/---
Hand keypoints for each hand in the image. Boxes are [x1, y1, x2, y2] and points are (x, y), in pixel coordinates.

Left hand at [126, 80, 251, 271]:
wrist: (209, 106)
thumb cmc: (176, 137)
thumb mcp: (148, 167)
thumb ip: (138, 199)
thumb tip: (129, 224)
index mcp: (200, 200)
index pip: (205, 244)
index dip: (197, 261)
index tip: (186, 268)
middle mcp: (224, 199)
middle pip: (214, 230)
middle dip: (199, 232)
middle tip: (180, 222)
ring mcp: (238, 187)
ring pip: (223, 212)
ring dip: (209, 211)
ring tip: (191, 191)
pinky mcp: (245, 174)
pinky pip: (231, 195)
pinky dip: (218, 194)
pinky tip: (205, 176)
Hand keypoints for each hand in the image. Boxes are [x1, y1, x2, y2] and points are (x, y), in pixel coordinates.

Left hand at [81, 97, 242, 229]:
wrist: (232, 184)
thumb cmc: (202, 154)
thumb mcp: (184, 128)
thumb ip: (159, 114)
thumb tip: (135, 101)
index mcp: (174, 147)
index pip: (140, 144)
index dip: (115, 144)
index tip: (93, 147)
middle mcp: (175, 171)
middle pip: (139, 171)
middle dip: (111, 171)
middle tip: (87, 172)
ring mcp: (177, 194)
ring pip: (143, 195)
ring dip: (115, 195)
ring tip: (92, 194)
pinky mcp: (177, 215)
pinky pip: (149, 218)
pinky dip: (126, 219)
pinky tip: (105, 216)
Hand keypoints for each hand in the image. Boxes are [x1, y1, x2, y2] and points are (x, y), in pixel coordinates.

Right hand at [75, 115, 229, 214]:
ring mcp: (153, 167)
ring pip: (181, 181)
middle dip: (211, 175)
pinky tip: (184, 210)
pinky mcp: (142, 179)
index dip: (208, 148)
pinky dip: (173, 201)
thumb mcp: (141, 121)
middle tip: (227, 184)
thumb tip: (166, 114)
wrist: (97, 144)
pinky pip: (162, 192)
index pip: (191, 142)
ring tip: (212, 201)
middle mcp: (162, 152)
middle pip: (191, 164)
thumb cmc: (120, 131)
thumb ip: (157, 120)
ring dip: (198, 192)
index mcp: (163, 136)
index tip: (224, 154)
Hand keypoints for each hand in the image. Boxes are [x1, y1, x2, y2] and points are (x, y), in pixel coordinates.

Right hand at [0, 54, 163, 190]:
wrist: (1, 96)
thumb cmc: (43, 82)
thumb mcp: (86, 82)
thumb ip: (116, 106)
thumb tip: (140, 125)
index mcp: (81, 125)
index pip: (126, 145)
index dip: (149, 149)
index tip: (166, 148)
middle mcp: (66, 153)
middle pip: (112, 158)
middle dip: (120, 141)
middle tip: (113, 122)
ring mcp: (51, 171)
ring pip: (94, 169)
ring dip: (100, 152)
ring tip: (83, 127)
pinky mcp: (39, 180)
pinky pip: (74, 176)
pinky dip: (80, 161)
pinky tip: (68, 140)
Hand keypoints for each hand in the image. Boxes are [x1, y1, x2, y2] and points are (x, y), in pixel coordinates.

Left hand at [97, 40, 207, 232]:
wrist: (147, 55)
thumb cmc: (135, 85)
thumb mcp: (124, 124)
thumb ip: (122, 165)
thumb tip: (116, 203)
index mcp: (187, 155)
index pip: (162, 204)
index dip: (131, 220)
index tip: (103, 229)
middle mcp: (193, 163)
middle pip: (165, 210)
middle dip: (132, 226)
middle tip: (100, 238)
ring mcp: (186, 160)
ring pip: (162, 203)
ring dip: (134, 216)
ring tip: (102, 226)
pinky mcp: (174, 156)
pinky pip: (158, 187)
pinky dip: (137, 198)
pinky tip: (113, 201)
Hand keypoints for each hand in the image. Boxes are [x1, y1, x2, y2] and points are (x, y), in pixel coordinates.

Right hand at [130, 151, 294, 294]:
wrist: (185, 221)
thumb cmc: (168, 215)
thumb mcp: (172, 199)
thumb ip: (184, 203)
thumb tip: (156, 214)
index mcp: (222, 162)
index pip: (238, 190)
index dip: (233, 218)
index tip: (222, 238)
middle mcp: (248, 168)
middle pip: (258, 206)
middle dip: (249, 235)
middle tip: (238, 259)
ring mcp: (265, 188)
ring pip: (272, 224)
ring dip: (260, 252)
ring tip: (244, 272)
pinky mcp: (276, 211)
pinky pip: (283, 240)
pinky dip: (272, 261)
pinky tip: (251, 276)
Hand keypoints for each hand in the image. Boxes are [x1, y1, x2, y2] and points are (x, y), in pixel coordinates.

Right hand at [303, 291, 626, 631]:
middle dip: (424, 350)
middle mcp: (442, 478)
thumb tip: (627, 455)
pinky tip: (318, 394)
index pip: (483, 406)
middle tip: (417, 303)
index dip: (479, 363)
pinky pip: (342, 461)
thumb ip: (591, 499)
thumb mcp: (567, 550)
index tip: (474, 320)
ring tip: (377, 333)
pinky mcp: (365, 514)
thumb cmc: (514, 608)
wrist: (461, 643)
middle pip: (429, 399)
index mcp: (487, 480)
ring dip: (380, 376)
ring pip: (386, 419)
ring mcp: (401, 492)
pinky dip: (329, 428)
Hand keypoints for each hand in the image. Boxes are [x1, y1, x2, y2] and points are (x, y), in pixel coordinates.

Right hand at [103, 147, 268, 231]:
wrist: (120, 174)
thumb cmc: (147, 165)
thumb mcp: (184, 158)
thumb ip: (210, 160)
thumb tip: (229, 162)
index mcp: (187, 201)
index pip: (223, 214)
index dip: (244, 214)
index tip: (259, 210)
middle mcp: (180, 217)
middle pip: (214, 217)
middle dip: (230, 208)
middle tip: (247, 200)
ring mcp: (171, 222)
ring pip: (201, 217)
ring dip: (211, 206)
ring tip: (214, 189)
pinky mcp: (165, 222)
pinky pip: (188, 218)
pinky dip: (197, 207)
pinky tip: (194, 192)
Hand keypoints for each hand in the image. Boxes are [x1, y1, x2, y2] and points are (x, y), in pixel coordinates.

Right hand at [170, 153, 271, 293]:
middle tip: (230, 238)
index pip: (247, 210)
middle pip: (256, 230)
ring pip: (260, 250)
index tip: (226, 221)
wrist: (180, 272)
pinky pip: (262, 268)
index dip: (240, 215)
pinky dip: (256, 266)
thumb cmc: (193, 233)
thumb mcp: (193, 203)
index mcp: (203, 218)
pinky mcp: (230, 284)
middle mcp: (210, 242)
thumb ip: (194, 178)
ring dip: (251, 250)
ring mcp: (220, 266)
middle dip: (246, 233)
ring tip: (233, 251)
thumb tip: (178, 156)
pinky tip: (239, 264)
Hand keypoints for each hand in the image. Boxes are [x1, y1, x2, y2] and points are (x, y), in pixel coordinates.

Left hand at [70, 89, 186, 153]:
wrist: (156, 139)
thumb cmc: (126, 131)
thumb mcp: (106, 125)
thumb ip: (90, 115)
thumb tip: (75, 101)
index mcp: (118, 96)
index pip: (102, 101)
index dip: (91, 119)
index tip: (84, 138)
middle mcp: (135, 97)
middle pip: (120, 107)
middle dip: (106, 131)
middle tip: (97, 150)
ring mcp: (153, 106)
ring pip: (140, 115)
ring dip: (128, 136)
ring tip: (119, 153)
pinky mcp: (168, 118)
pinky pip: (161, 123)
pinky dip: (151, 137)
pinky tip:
\---
(Exercise goal) Each record above needs to be reproduced exactly as written.

(Output of the exercise)
Hand keypoints for each hand in the image. Boxes are [x1, y1, x2, y2] and points are (x, y), in pixel coordinates.

Left hand at [126, 80, 251, 271]:
wrist: (209, 106)
thumb cmc: (176, 137)
thumb mcp: (148, 167)
thumb ip: (138, 199)
thumb tip: (129, 224)
index mcp: (200, 200)
index pip: (205, 244)
index dip: (197, 261)
index tip: (186, 268)
middle mcp: (224, 199)
middle pip: (214, 230)
middle dip: (199, 232)
middle tip: (180, 222)
ring mcp: (238, 187)
ring pip: (223, 212)
ring dip: (209, 211)
ring tip: (191, 191)
pinky mcp: (245, 174)
pinky pip: (231, 195)
pinky dip: (218, 194)
pinky tip: (205, 176)
Hand keypoints for each hand in the image. Boxes are [x1, y1, x2, y2] and points are (x, y), in pixel coordinates.

Left hand at [81, 97, 242, 229]:
wrist: (232, 184)
thumb cmc: (202, 154)
thumb mcp: (184, 128)
thumb ip: (159, 114)
thumb tip: (135, 101)
index mcp: (174, 147)
index pip: (140, 144)
index dip: (115, 144)
index tip: (93, 147)
middle mcp: (175, 171)
middle pip: (139, 171)
middle dip: (111, 171)
middle tip: (87, 172)
ring mcp: (177, 194)
ring pip: (143, 195)
ring dip: (115, 195)
ring tip: (92, 194)
pinky mcp: (177, 215)
pinky pip: (149, 218)
pinky dip: (126, 219)
pinky tip: (105, 216)
Hand keypoints for each hand in the image. Boxes are [x1, y1, x2, y2] and points are (x, y), in pixel coordinates.

Right hand at [75, 115, 229, 214]:
ring mcp: (153, 167)
ring pip: (181, 181)
middle dip: (211, 175)
pinky tip: (184, 210)
pinky mcp: (142, 179)
index dip: (208, 148)
pinky dip: (173, 201)
thumb mcp: (141, 121)
middle tip: (227, 184)
thumb tip: (166, 114)
wrist: (97, 144)
pinky pip: (162, 192)
index pip: (191, 142)
ring tip: (212, 201)
middle mcp: (162, 152)
middle pip: (191, 164)
thumb cmc: (120, 131)
thumb ip: (157, 120)
ring dip: (198, 192)
index mcp: (163, 136)
index tip: (224, 154)
Hand keypoints for each hand in the image. Boxes are [x1, y1, x2, y2] and points are (x, y), in pixel coordinates.

Right hand at [0, 54, 163, 190]:
wrist: (1, 96)
thumb cmc: (43, 82)
thumb mcp: (86, 82)
thumb ip: (116, 106)
thumb tip: (140, 125)
index mcp: (81, 125)
index pip: (126, 145)
index dip: (149, 149)
index tip: (166, 148)
middle mcp: (66, 153)
middle pip: (112, 158)
middle dip: (120, 141)
middle tip: (113, 122)
ring mcp: (51, 171)
ring pip: (94, 169)
ring dip: (100, 152)
ring tip: (83, 127)
pinky mcp: (39, 180)
pinky pip: (74, 176)
pinky dip: (80, 161)
pinky tip: (68, 140)
Hand keypoints for each hand in the image. Boxes are [x1, y1, x2, y2] and points are (x, y), in pixel coordinates.

Left hand at [97, 40, 207, 232]:
wrist: (147, 55)
thumb cmc: (135, 85)
thumb mcp: (124, 124)
thumb ip: (122, 165)
thumb tip: (116, 203)
index mcp: (187, 155)
index pip: (162, 204)
index dip: (131, 220)
index tip: (103, 229)
middle mcp: (193, 163)
middle pip: (165, 210)
middle dip: (132, 226)
middle tip: (100, 238)
ring mcp: (186, 160)
ring pip: (162, 203)
ring dip: (134, 216)
ring tip: (102, 226)
pinky mcp: (174, 156)
pinky pip: (158, 187)
pinky dip: (137, 198)
pinky tip: (113, 201)
Hand keypoints for each hand in the image. Boxes are [x1, y1, x2, y2] and points are (x, y), in pixel coordinates.

Right hand at [130, 151, 294, 294]:
wrist: (185, 221)
thumb cmc: (168, 215)
thumb mcp: (172, 199)
thumb ip: (184, 203)
thumb tip: (156, 214)
index mcp: (222, 162)
index pip: (238, 190)
index dip: (233, 218)
index tip: (222, 238)
middle mcp: (248, 168)
middle pip: (258, 206)
middle dip: (249, 235)
middle tip: (238, 259)
ring mcp: (265, 188)
ring pip: (272, 224)
ring dip: (260, 252)
ring tip: (244, 272)
pinky mcp: (276, 211)
pinky pip: (283, 240)
pinky dip: (272, 261)
pinky tip: (251, 276)
Hand keypoints for each hand in the image. Boxes are [x1, y1, x2, y2] and points are (x, y), in pixel coordinates.

Right hand at [303, 291, 626, 631]:
middle dip: (424, 350)
middle mcp: (442, 478)
thumb tip: (627, 455)
pinky tip: (318, 394)
index pip: (483, 406)
middle tip: (417, 303)
index dip: (479, 363)
pinky pip: (342, 461)
thumb ip: (591, 499)
thumb mcp: (567, 550)
index tip: (474, 320)
ring tip: (377, 333)
pinky mcp: (365, 514)
thumb cmc: (514, 608)
wrist: (461, 643)
middle pip: (429, 399)
index mcp: (487, 480)
ring dip: (380, 376)
ring pip: (386, 419)
ring mcp: (401, 492)
pinky dip: (329, 428)
Hand keypoints for each hand in the image. Boxes are [x1, y1, x2, y2] and points are (x, y), in pixel coordinates.

Right hand at [103, 147, 268, 231]:
wrist: (120, 174)
thumb cmc: (147, 165)
thumb mcp: (184, 158)
thumb ip: (210, 160)
thumb tip: (229, 162)
index mcp: (187, 201)
index pip: (223, 214)
index dip: (244, 214)
index tip: (259, 210)
middle mcp: (180, 217)
middle pip: (214, 217)
middle dip: (230, 208)
middle tip: (247, 200)
ring mcp: (171, 222)
ring pip: (201, 217)
ring dip: (211, 206)
ring tip: (214, 189)
pinky mcp: (165, 222)
pinky pip: (188, 218)
pinky dip: (197, 207)
pinky tip: (194, 192)
Hand keypoints for each hand in the image. Boxes are [x1, y1, x2, y2] and points are (x, y), in pixel coordinates.

Right hand at [170, 153, 271, 293]:
middle tip: (230, 238)
index pip: (247, 210)
middle pip: (256, 230)
ring pip: (260, 250)
index tip: (226, 221)
wrist: (180, 272)
pinky pip: (262, 268)
index dip: (240, 215)
pinky dip: (256, 266)
thumb cmc: (193, 233)
thumb mcp: (193, 203)
index mcp: (203, 218)
pinky mcp: (230, 284)
middle mcp: (210, 242)
thumb ip: (194, 178)
ring dip: (251, 250)
ring mcp: (220, 266)
middle dip: (246, 233)
ring tip: (233, 251)
thumb tip: (178, 156)
pinky tip: (239, 264)
Hand keypoints for each hand in the image. Boxes are [x1, y1, x2, y2] and points are (x, y), in pixel coordinates.

Left hand at [70, 89, 186, 153]:
wrist: (156, 139)
thumb cmc: (126, 131)
thumb mcp: (106, 125)
thumb ip: (90, 115)
thumb tip: (75, 101)
index mcp: (118, 96)
index pip: (102, 101)
index dip: (91, 119)
index tip: (84, 138)
middle mcp: (135, 97)
middle pip: (120, 107)
middle dip: (106, 131)
middle tip: (97, 150)
ring mcp: (153, 106)
ring pip: (140, 115)
ring dip: (128, 136)
ring tip: (119, 153)
pinky mcp: (168, 118)
pinky pip: (161, 123)
pinky dip: (151, 137)
pinky tip:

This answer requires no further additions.